Emotions Are Built, Not Triggered
The predictive model undermines one of psychology’s oldest assumptions: that emotions are innate circuits hardwired into the brain (Darwin indeed mapped their facial expressions). Barrett describes how, early in her career, she sought objective measures of anger—heart rate increases, scowls, blood pressure changes. But the data never matched. “When someone is angry, people scowl about 35% of the time. That means 65% of the time they’re doing something else. And half the time when people scowl, they’re not angry. They could just be concentrating or have gas.”
From this she drew the conclusion that there are no universal signatures of emotions. Anger, sadness, fear—these are not objective circuits but categories our brains construct by predicting what sensations mean in the context in which they occur. This explains why emotions vary so much across cultures: in some societies, thought and feeling are not even considered separate categories; they are aspects of a single mental event.
Thus, emotions are not reactions but constructions, and this has enormous implications. If emotions are built, then they can also be rebuilt. They are not immutable states imposed upon us but dynamic interpretations open to change.
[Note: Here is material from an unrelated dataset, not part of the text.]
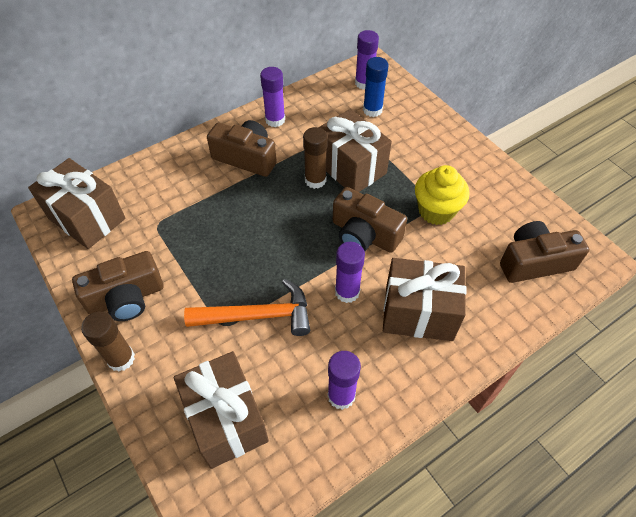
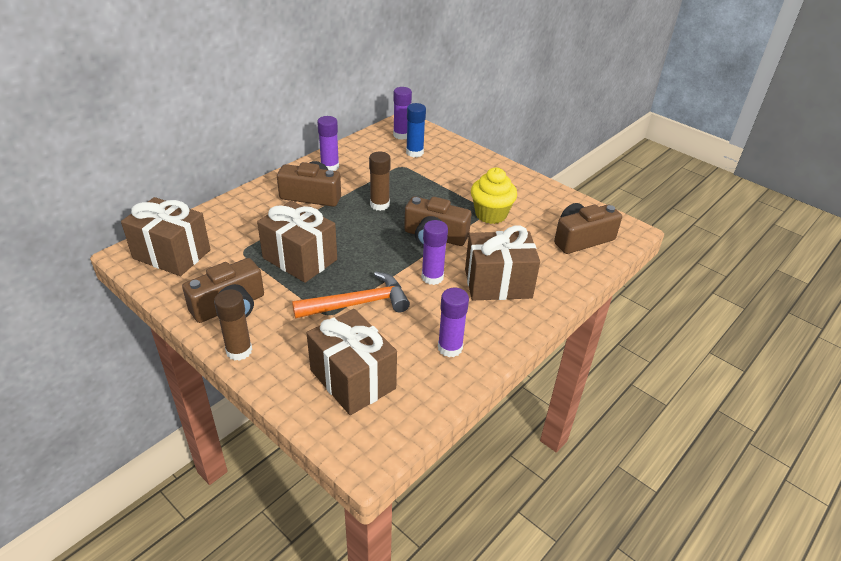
camera: 15 degrees left, 15 degrees down
brown gift [318,109,392,192] -> brown gift moved to [257,201,337,283]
Trauma and the Power of Meaning
This predictive framework radically changes how we understand trauma. A common example: would be a child who is beaten by a father may grow up to fear men, because the brain predicts danger whenever a man enters the room. Barrett added an important caveat to this common understanding of trauma: “Trauma is not something that happens in the world to you. Everything you experience is a combination of the remembered past and the sensory present.”
In my work I come across examples of people whose bodies remember experiences that their conscious mind has repressed (as protection). These memories only comes up when triggered by experiences in the sensory present. Like the lady who came to me for a massage and my touch on the back of her neck suddenly triggered memories of being touched inappropriately by an older relative when she was 3!! Sometimes these may be full blown 'flashbacks' where you suddenly are in the memory, or more commonly it triggers a seemingly unrelated symptom or reaction like my recent client who inexplicably found herself unable to stop her compulsive eating where she had been successfully dieting before. The memory was of being told she would never amount to anything by her headmistress which disappointed her mother (to whom she was very closely attached emotionally). When her mother died that's when the problems began. She had begun to interpret her own past through this lens of being 'not enough' (shame), and only then did she develop anxiety, weight gain and depression.
This example unsettles the Western assumption that trauma is a fixed event lodged in memory. Instead, trauma emerges in the meaning we make of experiences. “Sometimes in life, you are responsible for changing something. Not because you’re to blame, but because you’re the only person who can.”
Barrett is careful here. She does not deny the reality of suffering nor suggest victims are culpable. Rather, she emphasizes the difference between blame and responsibility: we cannot control what happened, but we can sometimes reshape its meaning. This is why therapy often involves reframing memories, helping people construct new interpretations so that the same past experience no longer exerts the same predictive grip on the present.